The better your estimate, the shorter the time it will take to find a good path. If this time is still too long, you can do a path find on a simple map and then another on a more complex map to find the route between the places you found on the simple map.
Update
After much searching, I have found an article on A* for you to to read
Dijkstra's algorithm is O(m log n) for n nodes and m edges (for a single path) and is efficient enough to be used for network routing. This means that it's efficient enough to be used for a one-off computation.
Briefly, Dijkstra's algorithm works like:
Take the start node
Assign it a depth of zero
Insert it into a priority queue at its depth key
Repeat:
Pop the node with the lowest depth from the priority queue
Record the node that you came from so you can track the path back
Mark the node as having been visited
If this node is the destination:
Break
For each neighbour:
If the node has not previously been visited:
Calculate depth as depth of current node + distance to neighbour
Insert neighbour into the priority queue at the calculated depth.

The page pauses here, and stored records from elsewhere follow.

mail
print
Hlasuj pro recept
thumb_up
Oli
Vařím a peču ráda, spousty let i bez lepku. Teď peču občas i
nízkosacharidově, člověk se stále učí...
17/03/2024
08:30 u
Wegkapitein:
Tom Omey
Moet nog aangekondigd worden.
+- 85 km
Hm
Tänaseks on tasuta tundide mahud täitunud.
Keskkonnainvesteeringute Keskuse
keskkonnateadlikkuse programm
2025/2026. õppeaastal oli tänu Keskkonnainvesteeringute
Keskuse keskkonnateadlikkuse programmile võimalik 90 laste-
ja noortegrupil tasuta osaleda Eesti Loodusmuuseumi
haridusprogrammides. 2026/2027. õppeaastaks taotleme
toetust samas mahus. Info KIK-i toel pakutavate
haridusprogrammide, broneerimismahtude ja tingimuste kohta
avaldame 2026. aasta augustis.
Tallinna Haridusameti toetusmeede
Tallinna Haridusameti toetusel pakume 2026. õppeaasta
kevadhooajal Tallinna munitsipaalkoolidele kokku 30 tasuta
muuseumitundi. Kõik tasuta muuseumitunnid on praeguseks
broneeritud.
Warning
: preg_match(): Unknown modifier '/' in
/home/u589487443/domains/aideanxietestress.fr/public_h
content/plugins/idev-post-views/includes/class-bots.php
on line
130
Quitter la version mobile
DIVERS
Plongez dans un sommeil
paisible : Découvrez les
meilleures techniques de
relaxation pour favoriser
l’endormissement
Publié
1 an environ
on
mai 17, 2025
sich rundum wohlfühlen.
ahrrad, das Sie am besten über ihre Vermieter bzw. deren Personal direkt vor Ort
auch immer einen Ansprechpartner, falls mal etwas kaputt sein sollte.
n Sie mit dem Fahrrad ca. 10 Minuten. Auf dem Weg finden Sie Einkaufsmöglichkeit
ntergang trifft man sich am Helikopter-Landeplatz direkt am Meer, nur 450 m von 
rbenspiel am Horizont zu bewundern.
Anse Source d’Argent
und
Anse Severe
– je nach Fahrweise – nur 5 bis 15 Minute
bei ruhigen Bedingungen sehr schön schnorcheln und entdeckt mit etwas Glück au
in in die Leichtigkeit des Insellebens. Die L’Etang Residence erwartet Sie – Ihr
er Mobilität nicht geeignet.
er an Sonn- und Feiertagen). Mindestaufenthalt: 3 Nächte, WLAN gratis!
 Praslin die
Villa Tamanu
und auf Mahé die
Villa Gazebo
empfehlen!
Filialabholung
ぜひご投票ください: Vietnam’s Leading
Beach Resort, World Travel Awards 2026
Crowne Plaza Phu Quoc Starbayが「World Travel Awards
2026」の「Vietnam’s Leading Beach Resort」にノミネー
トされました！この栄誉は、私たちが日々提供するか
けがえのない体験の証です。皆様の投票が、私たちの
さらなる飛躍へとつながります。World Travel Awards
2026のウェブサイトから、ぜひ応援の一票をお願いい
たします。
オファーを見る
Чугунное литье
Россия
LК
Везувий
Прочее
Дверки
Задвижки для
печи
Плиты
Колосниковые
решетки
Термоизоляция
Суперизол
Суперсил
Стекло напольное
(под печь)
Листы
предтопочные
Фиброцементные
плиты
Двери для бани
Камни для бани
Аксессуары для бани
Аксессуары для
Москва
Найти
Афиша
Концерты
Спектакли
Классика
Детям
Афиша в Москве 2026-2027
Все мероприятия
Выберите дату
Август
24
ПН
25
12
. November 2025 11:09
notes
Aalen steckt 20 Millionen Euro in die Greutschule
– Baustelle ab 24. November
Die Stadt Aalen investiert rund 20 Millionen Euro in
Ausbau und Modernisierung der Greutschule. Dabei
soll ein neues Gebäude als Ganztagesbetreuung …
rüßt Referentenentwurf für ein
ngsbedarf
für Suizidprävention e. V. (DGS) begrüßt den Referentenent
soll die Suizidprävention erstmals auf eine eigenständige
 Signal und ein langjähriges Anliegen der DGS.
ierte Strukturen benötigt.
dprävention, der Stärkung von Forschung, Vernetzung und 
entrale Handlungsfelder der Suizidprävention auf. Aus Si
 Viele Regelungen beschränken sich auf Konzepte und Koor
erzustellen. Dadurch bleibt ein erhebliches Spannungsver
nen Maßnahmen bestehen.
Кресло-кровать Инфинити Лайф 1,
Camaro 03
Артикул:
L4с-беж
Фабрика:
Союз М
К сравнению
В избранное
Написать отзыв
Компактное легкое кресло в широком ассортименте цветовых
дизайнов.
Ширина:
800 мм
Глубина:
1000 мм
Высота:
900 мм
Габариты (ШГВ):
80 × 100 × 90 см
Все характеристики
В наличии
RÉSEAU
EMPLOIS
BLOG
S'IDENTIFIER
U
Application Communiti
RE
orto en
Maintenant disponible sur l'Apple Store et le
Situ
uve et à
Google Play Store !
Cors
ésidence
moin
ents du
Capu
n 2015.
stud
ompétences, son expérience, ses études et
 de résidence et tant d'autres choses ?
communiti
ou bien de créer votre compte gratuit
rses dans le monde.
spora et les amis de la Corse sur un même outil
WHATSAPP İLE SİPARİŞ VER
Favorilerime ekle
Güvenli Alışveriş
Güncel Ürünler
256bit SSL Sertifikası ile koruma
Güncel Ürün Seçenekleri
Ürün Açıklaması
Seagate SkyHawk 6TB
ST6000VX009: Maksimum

Return the destination node and list of the nodes through which it was reached.
Contrary to popular belief, Dijkstra's algorithm is not necessarily an all-pairs shortest path calculator, although it can be adapted to do this.
You would have to get a graph of the streets and intersections with the distances between the intersections. If you had this data you could use Dijkstra's algorithm to compute a shortest route.
If you look at technology tomtom calls 'IQ routes', they measure actual speed and travel time per roadstretch per time of day. This makes the arrival time more accurate. So the expected arrival time is more fact-based http://www.tomtom.com/page/iq-routes
Calculating a route using the A* algorithm is plenty fast enough on an iPhone with offline map data. I have experience of doing this commercially. I use the A* algorithm as documented on Wikipedia, and I keep the road network in memory and re-use it; once it's loaded, routing even over a large area like Spain or the western half of Canada is practically instant.
I take data from OpenStreetMap or elswhere and convert it into a directed graph, assuming (which is the right way to do it according to those who know) that any two roads sharing a point with the same ID are joined. I assign weights to different types of roads based on expected speeds, and if a portion of a road is one-way I create only a single arc; two-way roads get two arcs, one in each direction. That's pretty much the whole thing apart from some ad-hoc code to prevent dangerous turns, and implementing routing restrictions.
This was discussed earlier here: What algorithms compute directions from point a to point b on a map?
Have a look at CloudMade. They offer a free service for iPhone and iPad that allows navigation based on your current location. It is built on open street maps and has some nifty features like making your own mapstyle. It is a little slow from time to time but its totally free.